3. Anthropomorphism Creates Confusion: By using a human-like term, we attribute intent or awareness where there is none. LLMs don’t “know” they’re wrong; they output with confidence based on math, not cognition. This sets unrealistic expectations—people think AI is “mostly reliable with occasional slips,” when accuracy is always on a spectrum tied to data quality and context. It distracts from real issues, like sparse training data or the need for better uncertainty detection, turning a technical challenge into a quirky metaphor.
In short, “hallucination” anthropomorphizes a statistical process, making it sound like a human error rather than a designed limitation. It’s like calling a dice roll that doesn’t match your bet a “hallucination”. Reality is that the dice are working fine; your expectations and misunderstandings are the issue!
A Few Voices Echoing the Call for Change
Bell’s view isn’t unique. For instance, an arXiv paper titled “AI Hallucinations: A Misnomer Worth Clarifying” argues that these outputs are better seen as erroneous fabrications, not perceptual illusions, and pushes for clearer terms in research. Similarly, a piece in Psychology Today notes that AI creates “convincing falsehoods by design,” without any sensory basis, so the hallucination label unnecessarily humanizes machines.
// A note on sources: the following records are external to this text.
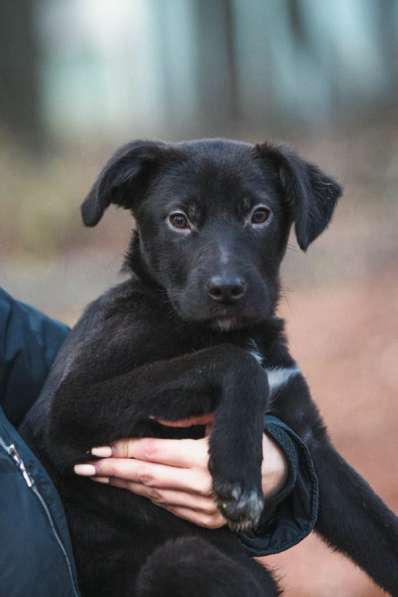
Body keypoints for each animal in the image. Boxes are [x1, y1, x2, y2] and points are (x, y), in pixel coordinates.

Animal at [21, 137, 398, 592]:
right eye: (179, 220)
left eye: (259, 214)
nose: (227, 289)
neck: (227, 332)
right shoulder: (69, 409)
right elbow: (235, 364)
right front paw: (238, 475)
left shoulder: (309, 438)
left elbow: (379, 529)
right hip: (184, 558)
On social platforms like X, users like lcamtuf (@lcamtuf) prefer “confabulation,” explaining that hallucinations involve sensory disorders, which don’t apply to LLMs’ “plausible bullshit.” These examples show a building consensus: the term hinders precise discussion.
Better Ways to Talk About It: Focus on the Stats
So, what should we say instead? Bell suggests “distributional sampling under uncertainty,” which captures the essence—outputs reflect probabilistic draws from data distributions, with reliability dropping in low-data areas.
Other options include:
• Confabulation: Fabricating details to fill memory gaps (borrowed from psychology but without the sensory angle).
• Fabrication or Factual Inconsistency: Straightforward labels emphasizing the output’s unreliability.
• Probabilistic Error or Ungrounded Generation: Highlights the statistical roots and lack of real-world anchoring.
In practice, this shift encourages solutions like retrieval-augmented generation (RAG), where models pull from verified sources, or improved uncertainty metrics to flag risky outputs.
Conclusion: Precision Builds Better AI
Jason Bell’s post is another clear signal: let’s stop using “hallucination” and adopt language that reflects the reality of LLMs as probabilistic tools. By doing so, we clarify expectations, focus on meaningful improvements, and avoid confusing metaphors. If you’re working with AI, start today—describe errors for what they are: statistical outcomes, not sensory slips. After all, accurate language is a precursor to accurate progress. What term resonates with you?